◆ **Excerpt**:
┏━━

That can't be ALL bad, can it?
And I'm DETERMINED, and that's a good thing, right?
Going in, all I'd heard was how easy this surgery is and that after a couple of days I'll bounce right back. I'm not saying that I don't believe them, but I apparently forgot what surgery feels like, a little bit, and I've never had incisions before.
OUCH.
Pain meds are GOOD STUFF!!!
But I supose I was just thinking that i just gotta do this and be done, and so I did, and now it is. Recovery can't take too long. All my friends say 2 days, the dr said give it a week, and ...well, I'll just do that. I had the kids all to myself this morning, made breakfast, cleaned up , but it's hell when the meds wear off. One of these times it won't be.
I guess I didn't tell some people who wanted to know about it. But all I heard was that it was NO Big Deal so I didn't think to tell some of the people I talk to often, like Preggo or Shawn. Preggo didn't like that she didn't know about it, so her and Travis came over last night to hang out and bring me food. Cept I didnt' want any so I got a Vanilla steamer from Starbucks- YUM. WAY YUM. I thought that was so sweet. I love my sister in law to pieces. Travis too. Then Brian and Em came over- and I love that, too.They knew Kim and Travis were over. It hadn't occured to me to INVITE them while they were all texting- druggy fuzz brain- but that makes me love it even more that they came over anyway. That's the house I want- when our friends just come over. It's funny that I used to HATE that, years ago. I would NEVER dream of doing that to anyone, and I hated when people just "stopped by" and now, every time it happens, I cheer. I love those visits. Lisa, my mommy friend who has kids in CJ and Josh's grades, came over one morning to let the kids play before school because they had some time to kill. It was brilliant! And Guin stopped to see if they wanted a ride another morning. I love my my other sister in law or brother in law stop by when they are in the hood. Good stuff. I love that people feel loved enough and comfortable enough to do it.
I love vicodin. But I have to walk now. I should have a six pack for how effin sore my tummy muscles are. On the up side, who even flippin knew I had muscles there anymore? I sure as hell didn't!

┗━━

◆ **Given records**:
┏━━

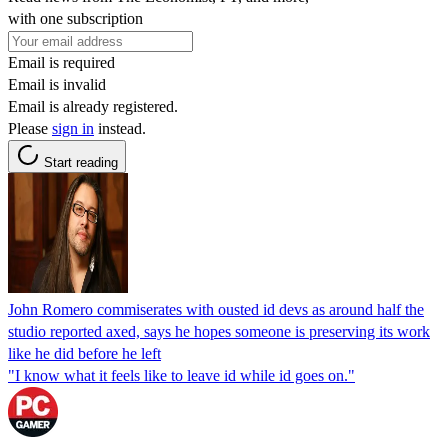
with one subscription
Email is required
Email is invalid
Email is already registered.
Please
sign in
instead.
Start reading
John Romero commiserates with ousted id devs as around half the
studio reported axed, says he hopes someone is preserving its work
like he did before he left
"I know what it feels like to leave id while id goes on."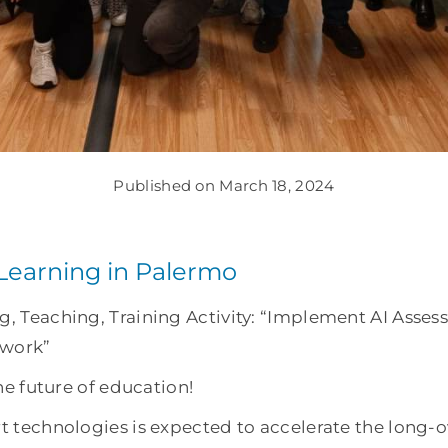
Published on March 18, 2024
-Learning in Palermo
ng, Teaching, Training Activity: “Implement AI Ass
 work”
the future of education!
rt technologies is expected to accelerate the long-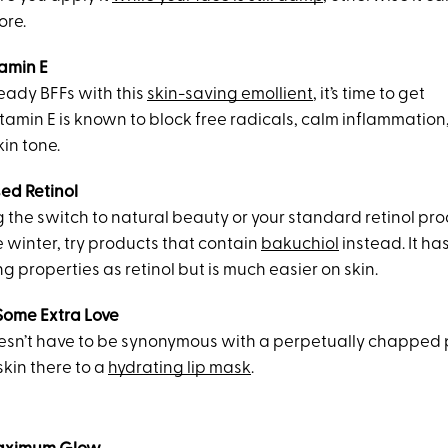
ore.
amin E
lready BFFs with this
skin-saving emollient
, it’s time to get
tamin E is known to block free radicals, calm inflammation
in tone.
sed Retinol
g the switch to natural beauty or your standard retinol prod
e winter, try products that contain
bakuchiol
instead. It ha
 properties as retinol but is much easier on skin.
 Some Extra Love
sn’t have to be synonymous with a perpetually chapped p
kin there to a
hydrating lip mask
.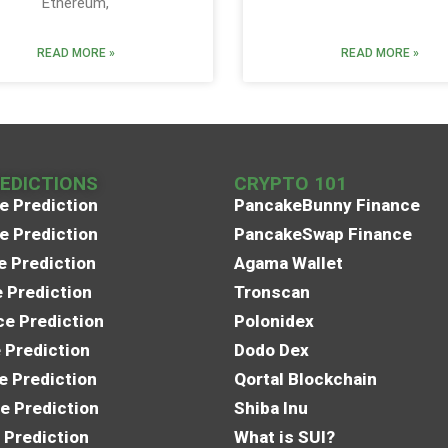
Ethereum,
READ MORE »
READ MORE »
REDICTIONS
CRYPTO 101
e Prediction
PancakeBunny Finance
e Prediction
PancakeSwap Finance
e Prediction
Agama Wallet
e Prediction
Tronscan
e Prediction
Polonidex
 Prediction
Dodo Dex
e Prediction
Qortal Blockchain
e Prediction
Shiba Inu
 Prediction
What is SUI?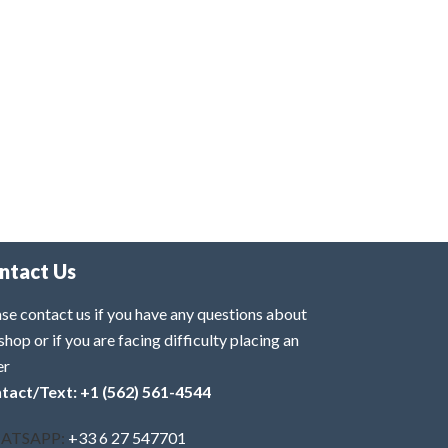
ntact Us
se contact us if you have any questions about
shop or if you are facing difficulty placing an
er
tact/Text: +1 (562) 561-4544
ATSAPP:
+33 6 27 547701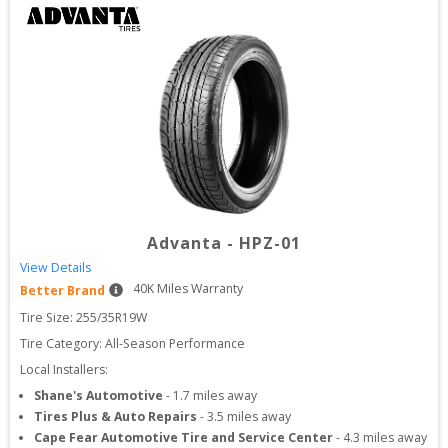
Advanta
-
HPZ-01
View Details
40
K Miles Warranty
Better Brand
Tire Size: 
255/35R19W
Tire Category:
All-Season Performance
Local Installers:
Shane's Automotive
-
1.7
miles away
Tires Plus & Auto Repairs
-
3.5
miles away
Cape Fear Automotive Tire and Service Center
-
4.3
miles away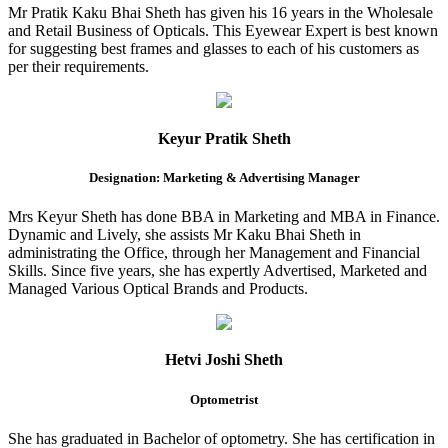
Mr Pratik Kaku Bhai Sheth has given his 16 years in the Wholesale
and Retail Business of Opticals. This Eyewear Expert is best known
for suggesting best frames and glasses to each of his customers as
per their requirements.
Keyur Pratik Sheth
Designation: Marketing & Advertising Manager
Mrs Keyur Sheth has done BBA in Marketing and MBA in Finance.
Dynamic and Lively, she assists Mr Kaku Bhai Sheth in
administrating the Office, through her Management and Financial
Skills. Since five years, she has expertly Advertised, Marketed and
Managed Various Optical Brands and Products.
Hetvi Joshi Sheth
Optometrist
She has graduated in Bachelor of optometry. She has certification in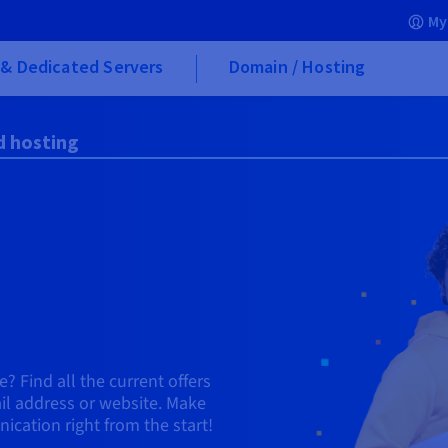
My
& Dedicated Servers
Domain / Hosting
d hosting
? Find all the current offers
ail address or website. Make
cation right from the start!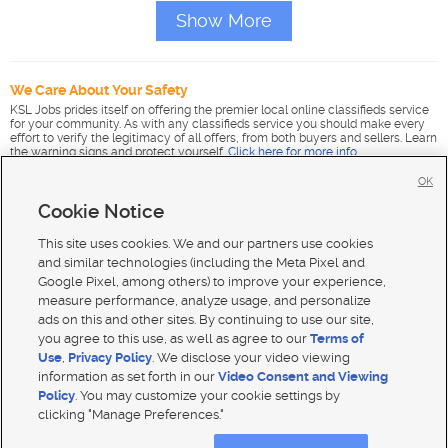
Show More
We Care About Your Safety
KSL Jobs prides itself on offering the premier local online classifieds service
for your community. As with any classifieds service you should make every
effort to verify the legitimacy of all offers, from both buyers and sellers. Learn
the warning signs and protect yourself.
Click here for more info
.
OK
Cookie Notice
This site uses cookies. We and our partners use cookies
and similar technologies (including the Meta Pixel and
Google Pixel, among others) to improve your experience,
measure performance, analyze usage, and personalize
ads on this and other sites. By continuing to use our site,
you agree to this use, as well as agree to our
Terms of
Use
,
Privacy Policy
. We disclose your video viewing
information as set forth in our
Video Consent and Viewing
Policy
. You may customize your cookie settings by
clicking "Manage Preferences."
Mobile Apps
|
Advertise
|
Feedback
|
Contact Us
|
Careers with DDM
|
Careers with KSL
|
Product Updates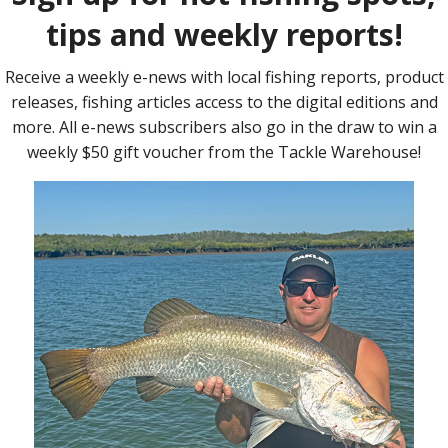
 on a Major Craft Jigpara Micro metal jig.
e cooler early mornings. Flathead are thick and can be found
tation and paddle tail plastics are your best options for lure
some great flatties up to 90cm.
great to target on light gear. Major Craft Jigpara Micro 7g metal
y of golden and diamond trevally over the past week. The trusty
orks a treat.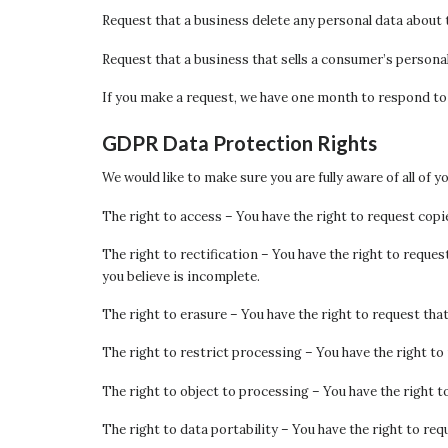
Request that a business delete any personal data about 
Request that a business that sells a consumer’s personal
If you make a request, we have one month to respond to yo
GDPR Data Protection Rights
We would like to make sure you are fully aware of all of y
The right to access – You have the right to request copie
The right to rectification – You have the right to reque
you believe is incomplete.
The right to erasure – You have the right to request tha
The right to restrict processing – You have the right to
The right to object to processing – You have the right t
The right to data portability – You have the right to req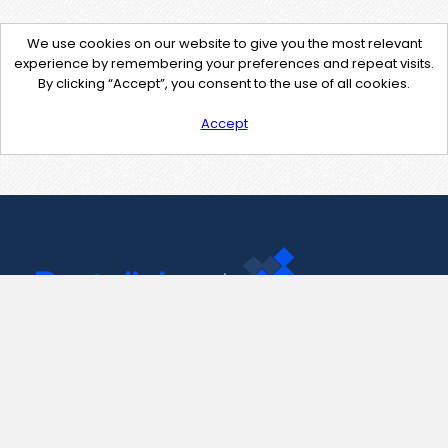
We use cookies on our website to give you the most relevant
experience by remembering your preferences and repeat visits.
By clicking “Accept”, you consent to the use of all cookies.
Accept
Contact Us
support@pastelink.net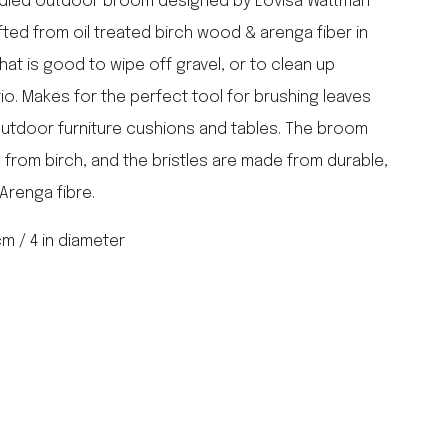
ndled outdoor broom designed by Lovisa Wattman
falcon enamelware
fted from oil treated birch wood & arenga fiber in
merchant & mills
hat is good to wipe off gravel, or to clean up
elementary design
o. Makes for the perfect tool for brushing leaves
acme whistles
oh darling tree swings
outdoor furniture cushions and tables. The broom
italy
 from birch, and the bristles are made from durable,
Arenga fibre.
 cm / 4 in diameter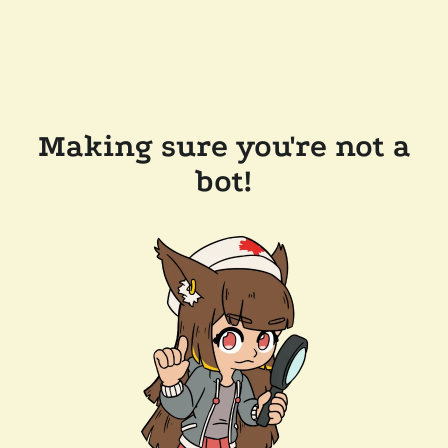
Making sure you're not a
bot!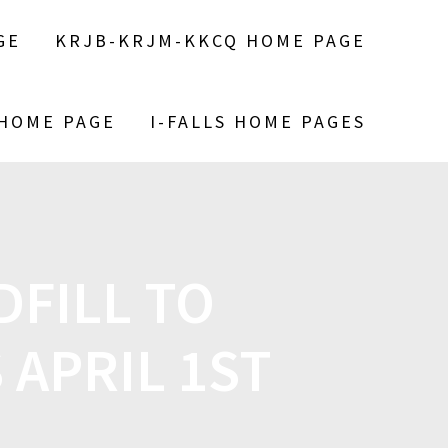
GE
KRJB-KRJM-KKCQ HOME PAGE
 HOME PAGE
I-FALLS HOME PAGES
FILL TO
APRIL 1ST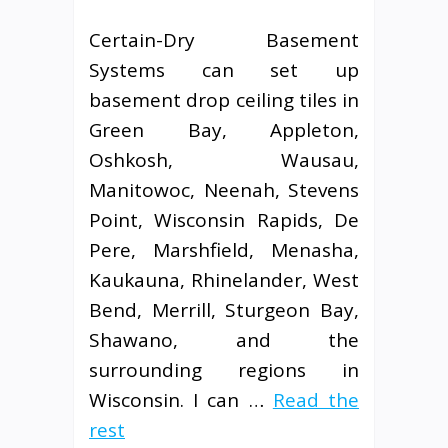
Certain-Dry Basement
Systems can set up
basement drop ceiling tiles in
Green Bay, Appleton,
Oshkosh, Wausau,
Manitowoc, Neenah, Stevens
Point, Wisconsin Rapids, De
Pere, Marshfield, Menasha,
Kaukauna, Rhinelander, West
Bend, Merrill, Sturgeon Bay,
Shawano, and the
surrounding regions in
Wisconsin. I can …
Read the
rest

┗━━

◆ **Exercise aim**:
Duplicate the part of the surgery recovery post between "That can't be" and "had incisions before.", inclusive.

◆ **Answer section**:
That can't be ALL bad, can it?
And I'm DETERMINED, and that's a good thing, right?
Going in, all I'd heard was how easy this surgery is and that after a couple of days I'll bounce right back. I'm not saying that I don't believe them, but I apparently forgot what surgery feels like, a little bit, and I've never had incisions before.